(Circuit design text data)
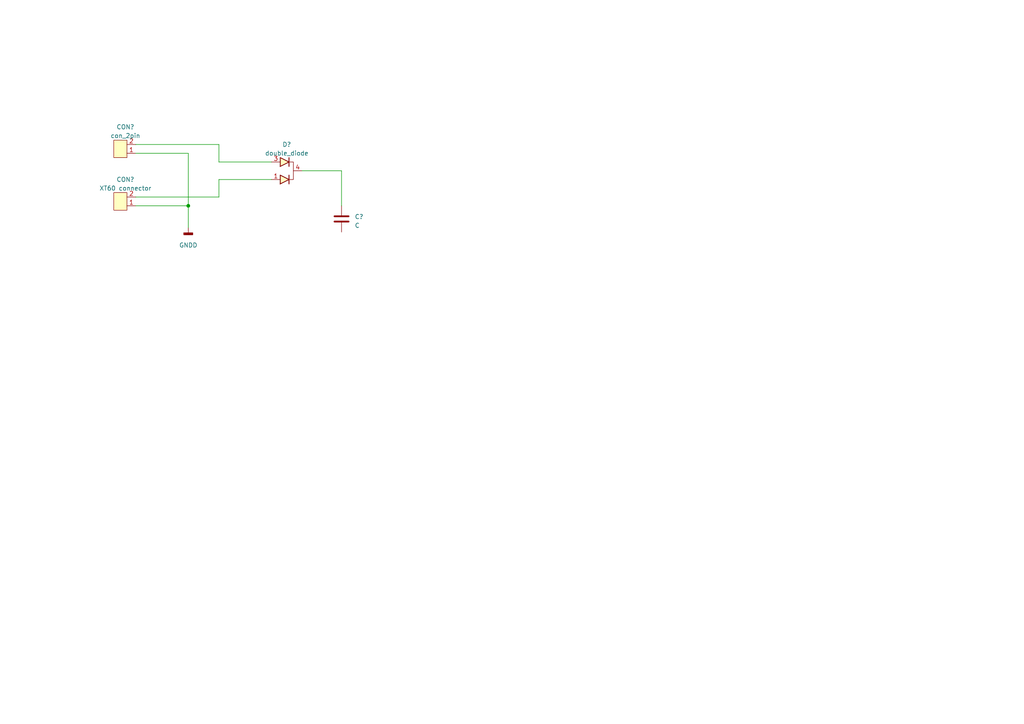
<source format=kicad_sch>
(kicad_sch (version 20210406) (generator eeschema)

  (uuid b5b68e10-3ab6-4013-87aa-2a2311291575)

  (paper "A4")

  

  (junction (at 54.61 59.69) (diameter 0.9144) (color 0 0 0 0))

  (wire (pts (xy 39.37 44.45) (xy 54.61 44.45))
    (stroke (width 0) (type solid) (color 0 0 0 0))
    (uuid 7fa6edff-a2c6-422a-aed6-534b24179798)
  )
  (wire (pts (xy 39.37 57.15) (xy 63.5 57.15))
    (stroke (width 0) (type solid) (color 0 0 0 0))
    (uuid a31dffb2-9d34-4a3f-a7ea-69d738073ccd)
  )
  (wire (pts (xy 39.37 59.69) (xy 54.61 59.69))
    (stroke (width 0) (type solid) (color 0 0 0 0))
    (uuid 19f561d0-34c5-4733-8179-ab9ce65ac95d)
  )
  (wire (pts (xy 54.61 44.45) (xy 54.61 59.69))
    (stroke (width 0) (type solid) (color 0 0 0 0))
    (uuid 7fa6edff-a2c6-422a-aed6-534b24179798)
  )
  (wire (pts (xy 54.61 59.69) (xy 54.61 66.04))
    (stroke (width 0) (type solid) (color 0 0 0 0))
    (uuid 7fa6edff-a2c6-422a-aed6-534b24179798)
  )
  (wire (pts (xy 63.5 41.91) (xy 39.37 41.91))
    (stroke (width 0) (type solid) (color 0 0 0 0))
    (uuid 77d31ee4-168e-4800-a148-7800d7ae6c6a)
  )
  (wire (pts (xy 63.5 46.99) (xy 63.5 41.91))
    (stroke (width 0) (type solid) (color 0 0 0 0))
    (uuid 77d31ee4-168e-4800-a148-7800d7ae6c6a)
  )
  (wire (pts (xy 63.5 52.07) (xy 78.74 52.07))
    (stroke (width 0) (type solid) (color 0 0 0 0))
    (uuid a31dffb2-9d34-4a3f-a7ea-69d738073ccd)
  )
  (wire (pts (xy 63.5 57.15) (xy 63.5 52.07))
    (stroke (width 0) (type solid) (color 0 0 0 0))
    (uuid a31dffb2-9d34-4a3f-a7ea-69d738073ccd)
  )
  (wire (pts (xy 78.74 46.99) (xy 63.5 46.99))
    (stroke (width 0) (type solid) (color 0 0 0 0))
    (uuid 77d31ee4-168e-4800-a148-7800d7ae6c6a)
  )
  (wire (pts (xy 99.06 49.53) (xy 87.63 49.53))
    (stroke (width 0) (type solid) (color 0 0 0 0))
    (uuid 92fc8c42-1c0c-4f95-b833-79dafae5b17b)
  )
  (wire (pts (xy 99.06 59.69) (xy 99.06 49.53))
    (stroke (width 0) (type solid) (color 0 0 0 0))
    (uuid 92fc8c42-1c0c-4f95-b833-79dafae5b17b)
  )

  (symbol (lib_id "power:GNDD") (at 54.61 66.04 0) (unit 1)
    (in_bom yes) (on_board yes) (fields_autoplaced)
    (uuid 92df61db-18a2-434c-b2c9-0119a91685bd)
    (property "Reference" "#PWR?" (id 0) (at 54.61 72.39 0)
      (effects (font (size 1.27 1.27)) hide)
    )
    (property "Value" "GNDD" (id 1) (at 54.61 71.12 0))
    (property "Footprint" "" (id 2) (at 54.61 66.04 0)
      (effects (font (size 1.27 1.27)) hide)
    )
    (property "Datasheet" "" (id 3) (at 54.61 66.04 0)
      (effects (font (size 1.27 1.27)) hide)
    )
    (pin "1" (uuid 8311e463-f30d-4355-a13e-9bc2dae3c5b7))
  )

  (symbol (lib_id "conectors:con_2pin") (at 35.56 43.18 180) (unit 1)
    (in_bom yes) (on_board yes) (fields_autoplaced)
    (uuid a38ecfc5-9501-4a29-ad7e-b2fa0819ba2c)
    (property "Reference" "CON?" (id 0) (at 36.3855 36.83 0))
    (property "Value" "con_2pin" (id 1) (at 36.3855 39.37 0))
    (property "Footprint" "" (id 2) (at 35.56 43.18 0)
      (effects (font (size 1.27 1.27)) hide)
    )
    (property "Datasheet" "" (id 3) (at 35.56 43.18 0)
      (effects (font (size 1.27 1.27)) hide)
    )
    (pin "1" (uuid 019db7e0-865b-4e20-ad5b-3b27e9de12d1))
    (pin "2" (uuid 04400589-d3fc-47c9-9656-1caf044a4e0d))
  )

  (symbol (lib_id "conectors:con_2pin") (at 35.56 58.42 180) (unit 1)
    (in_bom yes) (on_board yes) (fields_autoplaced)
    (uuid 34e76240-61be-4c70-bc17-8304b959401f)
    (property "Reference" "CON?" (id 0) (at 36.3855 52.07 0))
    (property "Value" "XT60 connector" (id 1) (at 36.3855 54.61 0))
    (property "Footprint" "" (id 2) (at 35.56 58.42 0)
      (effects (font (size 1.27 1.27)) hide)
    )
    (property "Datasheet" "" (id 3) (at 35.56 58.42 0)
      (effects (font (size 1.27 1.27)) hide)
    )
    (pin "1" (uuid 3ec69900-f304-4645-818f-aeb05c92a8b1))
    (pin "2" (uuid c3c92ec6-6831-4777-99b3-2d872732b845))
  )

  (symbol (lib_id "Device:C") (at 99.06 63.5 0) (unit 1)
    (in_bom yes) (on_board yes) (fields_autoplaced)
    (uuid e82a3e23-7c20-450c-b7b5-4949fb083bd7)
    (property "Reference" "C?" (id 0) (at 102.87 62.8649 0)
      (effects (font (size 1.27 1.27)) (justify left))
    )
    (property "Value" "C" (id 1) (at 102.87 65.4049 0)
      (effects (font (size 1.27 1.27)) (justify left))
    )
    (property "Footprint" "" (id 2) (at 100.0252 67.31 0)
      (effects (font (size 1.27 1.27)) hide)
    )
    (property "Datasheet" "~" (id 3) (at 99.06 63.5 0)
      (effects (font (size 1.27 1.27)) hide)
    )
    (pin "1" (uuid 51310a4f-0472-439c-9256-638cb98ade46))
    (pin "2" (uuid ffc3c015-3e7a-4d62-86ae-aa2caf8ab6e4))
  )

  (symbol (lib_id "Halfgelijders:double_diode") (at 85.09 49.53 270) (unit 1)
    (in_bom yes) (on_board yes) (fields_autoplaced)
    (uuid 4a7396a3-f4e9-4765-9587-24fa75a4923c)
    (property "Reference" "D?" (id 0) (at 83.185 41.91 90))
    (property "Value" "double_diode" (id 1) (at 83.185 44.45 90))
    (property "Footprint" "" (id 2) (at 87.63 49.53 0)
      (effects (font (size 1.27 1.27)) hide)
    )
    (property "Datasheet" "" (id 3) (at 87.63 49.53 0)
      (effects (font (size 1.27 1.27)) hide)
    )
    (pin "1" (uuid aabe6aec-5fe9-45a8-9aa9-ada8e944c6f5))
    (pin "2" (uuid 6e637217-d97b-4376-acbc-78b39de49c87))
    (pin "3" (uuid 6af146ea-fa17-48cf-ae74-ac2e0b80f7ea))
    (pin "4" (uuid c568f786-203a-4280-b5b5-1a0adc2141df))
  )

  (sheet_instances
    (path "/" (page "1"))
  )

  (symbol_instances
    (path "/92df61db-18a2-434c-b2c9-0119a91685bd"
      (reference "#PWR?") (unit 1) (value "GNDD") (footprint "")
    )
    (path "/e82a3e23-7c20-450c-b7b5-4949fb083bd7"
      (reference "C?") (unit 1) (value "C") (footprint "")
    )
    (path "/34e76240-61be-4c70-bc17-8304b959401f"
      (reference "CON?") (unit 1) (value "XT60 connector") (footprint "")
    )
    (path "/a38ecfc5-9501-4a29-ad7e-b2fa0819ba2c"
      (reference "CON?") (unit 1) (value "con_2pin") (footprint "")
    )
    (path "/4a7396a3-f4e9-4765-9587-24fa75a4923c"
      (reference "D?") (unit 1) (value "double_diode") (footprint "")
    )
  )
)

</source>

_Problem_
Reply with one number only: the count of lines in the entries that contain "connector".

_Finished task_
2